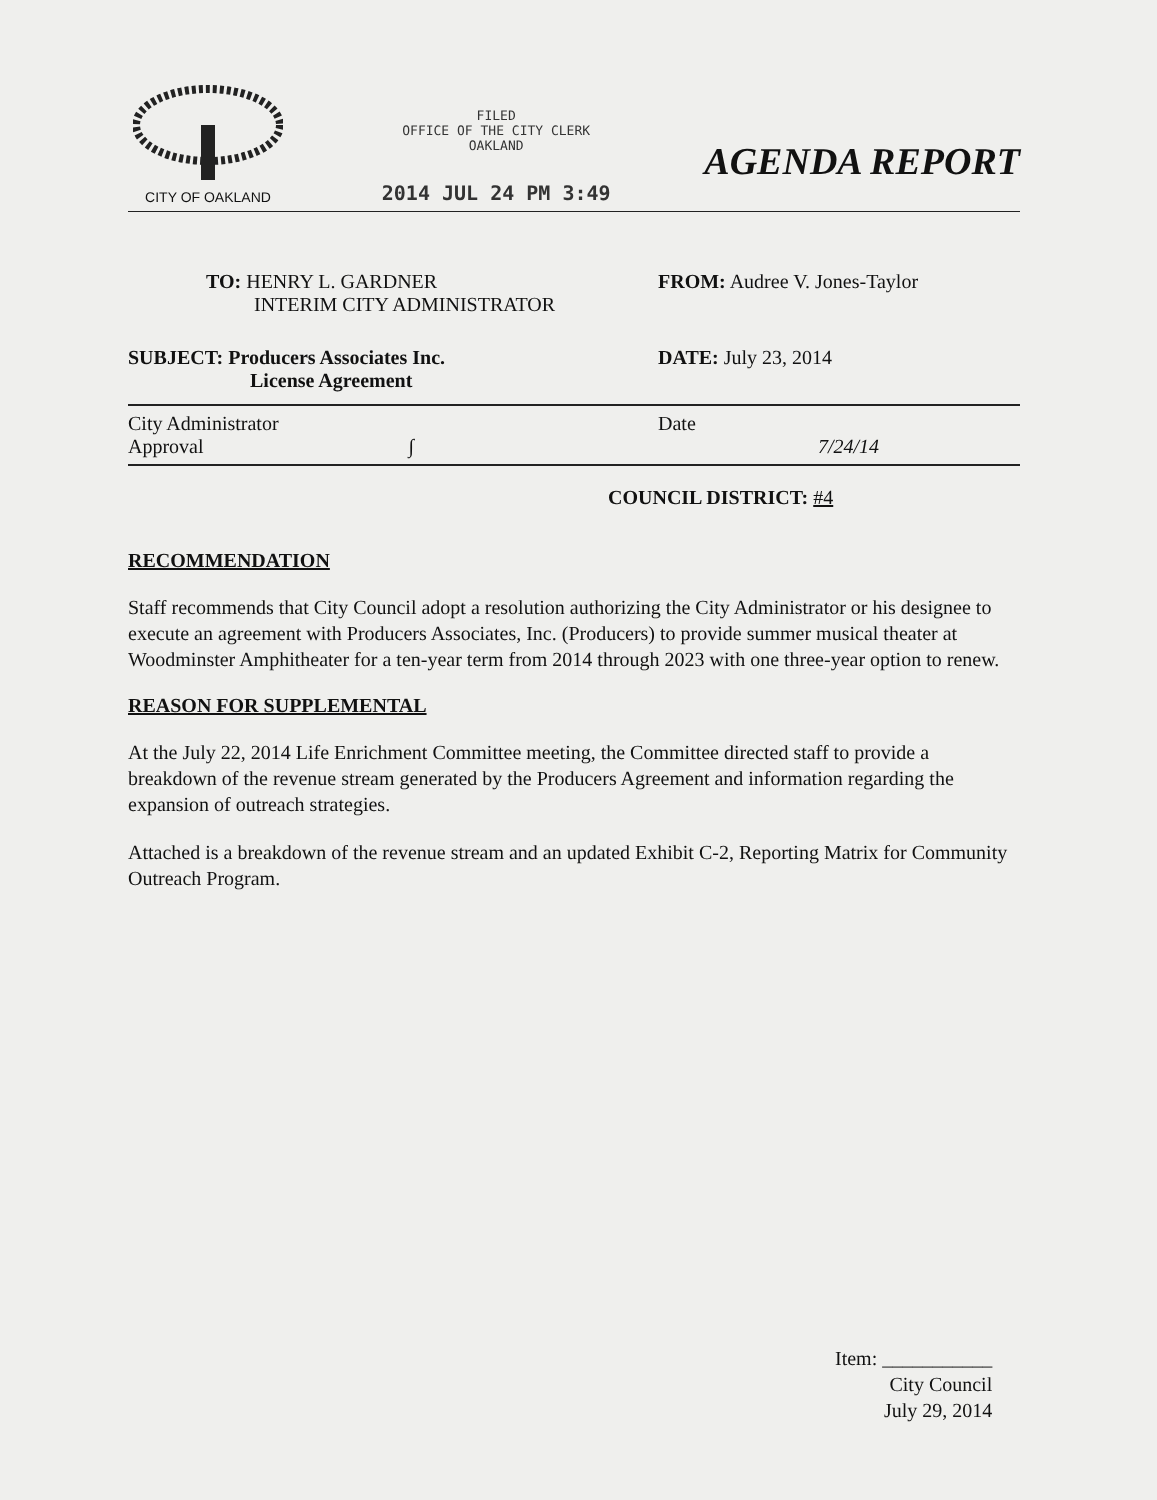CITY OF OAKLAND
FILED
OFFICE OF THE CITY CLERK
OAKLAND
2014 JUL 24 PM 3:49
AGENDA REPORT
TO: HENRY L. GARDNER
INTERIM CITY ADMINISTRATOR
FROM: Audree V. Jones-Taylor
SUBJECT: Producers Associates Inc.
License Agreement
DATE: July 23, 2014
City Administrator
Approval ∫
Date
7/24/14
COUNCIL DISTRICT: #4
RECOMMENDATION
Staff recommends that City Council adopt a resolution authorizing the City Administrator or his designee to execute an agreement with Producers Associates, Inc. (Producers) to provide summer musical theater at Woodminster Amphitheater for a ten-year term from 2014 through 2023 with one three-year option to renew.
REASON FOR SUPPLEMENTAL
At the July 22, 2014 Life Enrichment Committee meeting, the Committee directed staff to provide a breakdown of the revenue stream generated by the Producers Agreement and information regarding the expansion of outreach strategies.
Attached is a breakdown of the revenue stream and an updated Exhibit C-2, Reporting Matrix for Community Outreach Program.
Item: ___________
City Council
July 29, 2014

****************************************

WORK TO BE COMPLETED. Output the whole listing without change. Any picture is to be left out.

RESULT OF THIS EXERCISE.
CITY OF OAKLAND
FILED
OFFICE OF THE CITY CLERK
OAKLAND
2014 JUL 24 PM 3:49
AGENDA REPORT
TO: HENRY L. GARDNER
INTERIM CITY ADMINISTRATOR
FROM: Audree V. Jones-Taylor
SUBJECT: Producers Associates Inc.
License Agreement
DATE: July 23, 2014
City Administrator
Approval ∫
Date
7/24/14
COUNCIL DISTRICT: #4
RECOMMENDATION
Staff recommends that City Council adopt a resolution authorizing the City Administrator or his designee to execute an agreement with Producers Associates, Inc. (Producers) to provide summer musical theater at Woodminster Amphitheater for a ten-year term from 2014 through 2023 with one three-year option to renew.
REASON FOR SUPPLEMENTAL
At the July 22, 2014 Life Enrichment Committee meeting, the Committee directed staff to provide a breakdown of the revenue stream generated by the Producers Agreement and information regarding the expansion of outreach strategies.
Attached is a breakdown of the revenue stream and an updated Exhibit C-2, Reporting Matrix for Community Outreach Program.
Item: ___________
City Council
July 29, 2014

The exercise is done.